__Task requirements__
Look through the records below for the line with "M120,217L151,245L126,272L95,245Z". Return that line and each one after it up to and including the line with "M977,229L1029,292", exactly.

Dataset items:

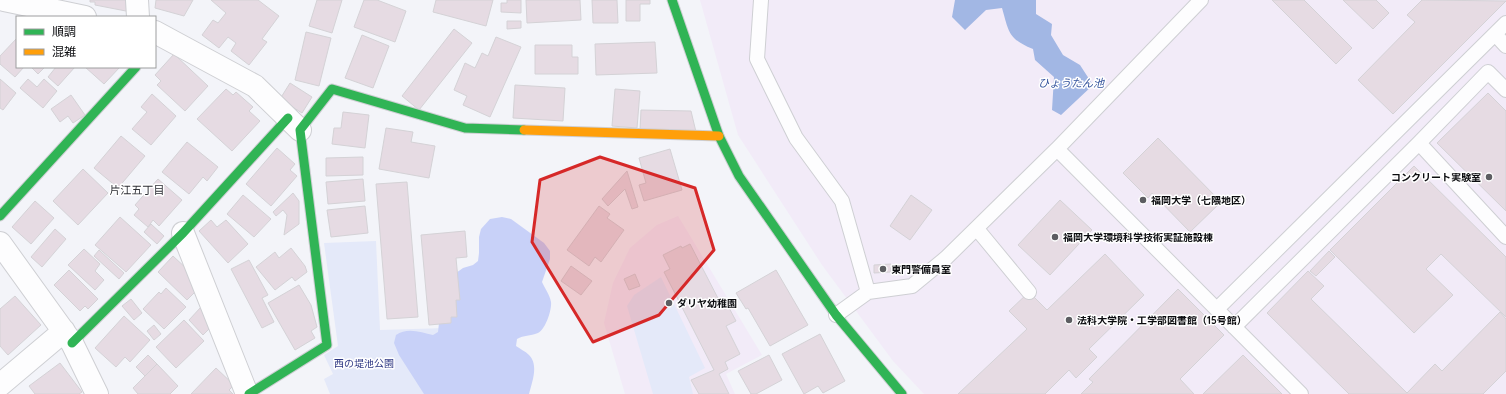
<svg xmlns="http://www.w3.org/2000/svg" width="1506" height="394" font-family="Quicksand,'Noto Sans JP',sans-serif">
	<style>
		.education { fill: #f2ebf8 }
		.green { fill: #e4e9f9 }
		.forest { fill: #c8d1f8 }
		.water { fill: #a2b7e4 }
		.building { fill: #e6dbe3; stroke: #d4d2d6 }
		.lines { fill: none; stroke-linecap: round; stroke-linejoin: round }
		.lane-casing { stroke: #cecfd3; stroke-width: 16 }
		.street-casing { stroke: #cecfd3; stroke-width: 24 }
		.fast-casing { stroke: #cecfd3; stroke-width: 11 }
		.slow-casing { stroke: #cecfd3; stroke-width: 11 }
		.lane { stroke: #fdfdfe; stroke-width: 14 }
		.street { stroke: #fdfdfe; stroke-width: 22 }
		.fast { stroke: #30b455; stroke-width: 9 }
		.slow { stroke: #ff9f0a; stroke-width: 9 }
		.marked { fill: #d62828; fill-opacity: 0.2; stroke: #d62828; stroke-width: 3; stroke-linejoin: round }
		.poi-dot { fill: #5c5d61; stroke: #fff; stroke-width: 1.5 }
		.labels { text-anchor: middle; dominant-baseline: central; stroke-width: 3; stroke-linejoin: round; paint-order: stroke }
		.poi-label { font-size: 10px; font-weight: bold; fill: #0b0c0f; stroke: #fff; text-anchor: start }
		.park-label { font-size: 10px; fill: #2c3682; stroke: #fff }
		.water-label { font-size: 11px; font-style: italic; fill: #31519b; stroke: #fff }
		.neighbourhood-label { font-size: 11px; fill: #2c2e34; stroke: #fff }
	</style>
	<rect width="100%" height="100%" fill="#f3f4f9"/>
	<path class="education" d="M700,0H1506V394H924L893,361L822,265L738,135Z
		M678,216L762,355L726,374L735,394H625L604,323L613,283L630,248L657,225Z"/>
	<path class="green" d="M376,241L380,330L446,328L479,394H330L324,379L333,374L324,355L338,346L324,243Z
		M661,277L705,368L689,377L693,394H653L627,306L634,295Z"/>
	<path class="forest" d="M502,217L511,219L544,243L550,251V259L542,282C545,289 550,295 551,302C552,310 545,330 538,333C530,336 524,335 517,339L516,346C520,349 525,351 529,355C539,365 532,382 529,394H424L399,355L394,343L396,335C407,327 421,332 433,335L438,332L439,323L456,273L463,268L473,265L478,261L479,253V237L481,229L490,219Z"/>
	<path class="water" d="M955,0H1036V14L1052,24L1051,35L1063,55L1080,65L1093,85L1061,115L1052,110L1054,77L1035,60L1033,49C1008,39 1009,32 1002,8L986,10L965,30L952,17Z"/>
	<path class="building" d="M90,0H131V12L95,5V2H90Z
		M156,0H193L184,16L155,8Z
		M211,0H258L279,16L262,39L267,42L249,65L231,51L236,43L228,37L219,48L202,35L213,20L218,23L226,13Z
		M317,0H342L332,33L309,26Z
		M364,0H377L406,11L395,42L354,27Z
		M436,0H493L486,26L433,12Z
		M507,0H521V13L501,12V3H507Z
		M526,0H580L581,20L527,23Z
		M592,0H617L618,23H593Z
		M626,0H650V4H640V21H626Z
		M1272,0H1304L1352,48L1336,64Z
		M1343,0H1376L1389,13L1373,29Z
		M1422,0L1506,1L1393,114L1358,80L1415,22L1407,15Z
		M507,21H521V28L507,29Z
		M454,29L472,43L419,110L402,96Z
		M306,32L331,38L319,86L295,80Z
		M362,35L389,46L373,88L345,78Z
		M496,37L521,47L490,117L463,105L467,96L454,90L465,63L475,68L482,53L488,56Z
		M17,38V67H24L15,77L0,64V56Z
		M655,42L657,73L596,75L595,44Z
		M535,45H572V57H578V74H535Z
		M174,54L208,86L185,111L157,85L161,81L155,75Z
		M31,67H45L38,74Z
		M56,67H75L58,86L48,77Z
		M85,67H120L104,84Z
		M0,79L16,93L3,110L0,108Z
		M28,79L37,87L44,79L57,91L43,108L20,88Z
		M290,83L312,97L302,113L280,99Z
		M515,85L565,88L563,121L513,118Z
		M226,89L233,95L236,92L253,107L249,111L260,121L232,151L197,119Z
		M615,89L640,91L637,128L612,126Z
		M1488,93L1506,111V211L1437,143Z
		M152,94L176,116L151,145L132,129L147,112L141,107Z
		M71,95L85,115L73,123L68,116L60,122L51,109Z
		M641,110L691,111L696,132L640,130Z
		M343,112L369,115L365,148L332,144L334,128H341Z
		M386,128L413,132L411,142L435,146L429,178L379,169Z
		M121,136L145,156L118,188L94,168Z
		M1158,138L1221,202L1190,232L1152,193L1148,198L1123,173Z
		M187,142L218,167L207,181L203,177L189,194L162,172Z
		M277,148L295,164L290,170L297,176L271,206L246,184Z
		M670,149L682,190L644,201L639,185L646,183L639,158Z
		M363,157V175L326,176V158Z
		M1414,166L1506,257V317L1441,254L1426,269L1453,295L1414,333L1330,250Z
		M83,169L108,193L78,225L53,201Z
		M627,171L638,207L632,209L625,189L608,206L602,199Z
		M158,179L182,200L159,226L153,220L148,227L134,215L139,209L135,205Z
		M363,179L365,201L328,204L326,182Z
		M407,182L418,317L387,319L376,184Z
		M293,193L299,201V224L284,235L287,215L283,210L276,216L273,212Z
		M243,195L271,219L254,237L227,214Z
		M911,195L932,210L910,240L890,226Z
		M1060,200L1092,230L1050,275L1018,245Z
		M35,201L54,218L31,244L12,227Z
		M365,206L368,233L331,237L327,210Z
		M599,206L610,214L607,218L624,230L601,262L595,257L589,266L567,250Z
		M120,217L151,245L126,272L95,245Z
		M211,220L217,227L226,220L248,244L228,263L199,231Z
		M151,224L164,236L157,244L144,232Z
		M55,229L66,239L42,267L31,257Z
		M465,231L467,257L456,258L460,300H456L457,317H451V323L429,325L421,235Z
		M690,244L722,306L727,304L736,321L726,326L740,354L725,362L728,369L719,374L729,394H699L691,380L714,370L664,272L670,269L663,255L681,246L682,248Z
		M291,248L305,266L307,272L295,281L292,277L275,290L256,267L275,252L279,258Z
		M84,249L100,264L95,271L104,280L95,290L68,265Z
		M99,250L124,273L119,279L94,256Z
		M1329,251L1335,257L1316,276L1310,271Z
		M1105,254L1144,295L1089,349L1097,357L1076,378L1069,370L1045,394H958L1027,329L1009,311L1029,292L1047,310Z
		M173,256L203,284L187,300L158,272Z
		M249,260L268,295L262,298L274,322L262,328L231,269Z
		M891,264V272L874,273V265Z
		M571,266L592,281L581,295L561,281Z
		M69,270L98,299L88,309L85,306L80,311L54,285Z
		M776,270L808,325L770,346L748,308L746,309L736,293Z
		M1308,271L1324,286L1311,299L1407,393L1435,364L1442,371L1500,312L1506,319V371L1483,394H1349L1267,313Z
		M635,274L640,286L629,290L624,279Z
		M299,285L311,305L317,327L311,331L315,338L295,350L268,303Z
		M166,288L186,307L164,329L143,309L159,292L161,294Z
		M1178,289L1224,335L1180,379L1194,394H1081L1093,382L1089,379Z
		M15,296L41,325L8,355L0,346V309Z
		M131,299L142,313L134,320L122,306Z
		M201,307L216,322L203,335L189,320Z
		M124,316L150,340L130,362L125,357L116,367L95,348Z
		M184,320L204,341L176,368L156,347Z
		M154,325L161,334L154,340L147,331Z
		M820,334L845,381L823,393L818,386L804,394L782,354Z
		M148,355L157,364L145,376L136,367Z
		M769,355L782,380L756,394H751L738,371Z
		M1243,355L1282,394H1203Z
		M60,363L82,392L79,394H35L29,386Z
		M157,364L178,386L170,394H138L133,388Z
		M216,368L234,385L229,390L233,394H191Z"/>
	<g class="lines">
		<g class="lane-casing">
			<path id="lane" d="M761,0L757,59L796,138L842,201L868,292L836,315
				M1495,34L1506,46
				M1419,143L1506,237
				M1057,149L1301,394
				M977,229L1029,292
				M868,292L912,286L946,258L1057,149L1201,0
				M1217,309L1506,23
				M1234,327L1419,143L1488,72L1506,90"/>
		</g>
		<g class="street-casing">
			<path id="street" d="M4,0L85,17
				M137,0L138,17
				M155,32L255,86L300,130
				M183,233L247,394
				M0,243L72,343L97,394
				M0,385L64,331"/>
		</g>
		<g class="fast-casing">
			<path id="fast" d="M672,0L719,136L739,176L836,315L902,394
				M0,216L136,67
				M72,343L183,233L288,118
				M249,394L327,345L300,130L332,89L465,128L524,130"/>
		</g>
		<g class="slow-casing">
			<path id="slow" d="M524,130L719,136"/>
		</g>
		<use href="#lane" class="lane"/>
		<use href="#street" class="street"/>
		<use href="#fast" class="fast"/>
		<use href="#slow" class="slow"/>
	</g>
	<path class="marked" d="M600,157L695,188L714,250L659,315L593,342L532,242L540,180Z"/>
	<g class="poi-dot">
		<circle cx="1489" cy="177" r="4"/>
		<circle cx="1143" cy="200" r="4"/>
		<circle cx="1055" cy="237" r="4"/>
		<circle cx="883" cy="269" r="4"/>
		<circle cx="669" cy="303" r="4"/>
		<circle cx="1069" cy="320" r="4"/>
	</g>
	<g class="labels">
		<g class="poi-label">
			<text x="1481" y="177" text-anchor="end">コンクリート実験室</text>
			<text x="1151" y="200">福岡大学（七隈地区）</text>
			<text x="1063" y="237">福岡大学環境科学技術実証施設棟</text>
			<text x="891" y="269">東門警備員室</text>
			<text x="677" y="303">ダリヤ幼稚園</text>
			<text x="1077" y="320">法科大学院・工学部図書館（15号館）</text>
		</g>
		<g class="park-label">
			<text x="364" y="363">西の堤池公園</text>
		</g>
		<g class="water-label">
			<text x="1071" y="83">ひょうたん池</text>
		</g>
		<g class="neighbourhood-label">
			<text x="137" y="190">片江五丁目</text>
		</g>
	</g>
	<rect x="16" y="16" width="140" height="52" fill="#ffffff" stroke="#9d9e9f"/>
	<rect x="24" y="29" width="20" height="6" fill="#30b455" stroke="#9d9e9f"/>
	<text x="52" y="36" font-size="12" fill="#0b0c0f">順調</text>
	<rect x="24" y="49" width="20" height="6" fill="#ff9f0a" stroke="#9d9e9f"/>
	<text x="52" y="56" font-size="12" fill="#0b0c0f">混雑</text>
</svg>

__Task response__
		M120,217L151,245L126,272L95,245Z
		M211,220L217,227L226,220L248,244L228,263L199,231Z
		M151,224L164,236L157,244L144,232Z
		M55,229L66,239L42,267L31,257Z
		M465,231L467,257L456,258L460,300H456L457,317H451V323L429,325L421,235Z
		M690,244L722,306L727,304L736,321L726,326L740,354L725,362L728,369L719,374L729,394H699L691,380L714,370L664,272L670,269L663,255L681,246L682,248Z
		M291,248L305,266L307,272L295,281L292,277L275,290L256,267L275,252L279,258Z
		M84,249L100,264L95,271L104,280L95,290L68,265Z
		M99,250L124,273L119,279L94,256Z
		M1329,251L1335,257L1316,276L1310,271Z
		M1105,254L1144,295L1089,349L1097,357L1076,378L1069,370L1045,394H958L1027,329L1009,311L1029,292L1047,310Z
		M173,256L203,284L187,300L158,272Z
		M249,260L268,295L262,298L274,322L262,328L231,269Z
		M891,264V272L874,273V265Z
		M571,266L592,281L581,295L561,281Z
		M69,270L98,299L88,309L85,306L80,311L54,285Z
		M776,270L808,325L770,346L748,308L746,309L736,293Z
		M1308,271L1324,286L1311,299L1407,393L1435,364L1442,371L1500,312L1506,319V371L1483,394H1349L1267,313Z
		M635,274L640,286L629,290L624,279Z
		M299,285L311,305L317,327L311,331L315,338L295,350L268,303Z
		M166,288L186,307L164,329L143,309L159,292L161,294Z
		M1178,289L1224,335L1180,379L1194,394H1081L1093,382L1089,379Z
		M15,296L41,325L8,355L0,346V309Z
		M131,299L142,313L134,320L122,306Z
		M201,307L216,322L203,335L189,320Z
		M124,316L150,340L130,362L125,357L116,367L95,348Z
		M184,320L204,341L176,368L156,347Z
		M154,325L161,334L154,340L147,331Z
		M820,334L845,381L823,393L818,386L804,394L782,354Z
		M148,355L157,364L145,376L136,367Z
		M769,355L782,380L756,394H751L738,371Z
		M1243,355L1282,394H1203Z
		M60,363L82,392L79,394H35L29,386Z
		M157,364L178,386L170,394H138L133,388Z
		M216,368L234,385L229,390L233,394H191Z"/>
	<g class="lines">
		<g class="lane-casing">
			<path id="lane" d="M761,0L757,59L796,138L842,201L868,292L836,315
				M1495,34L1506,46
				M1419,143L1506,237
				M1057,149L1301,394
				M977,229L1029,292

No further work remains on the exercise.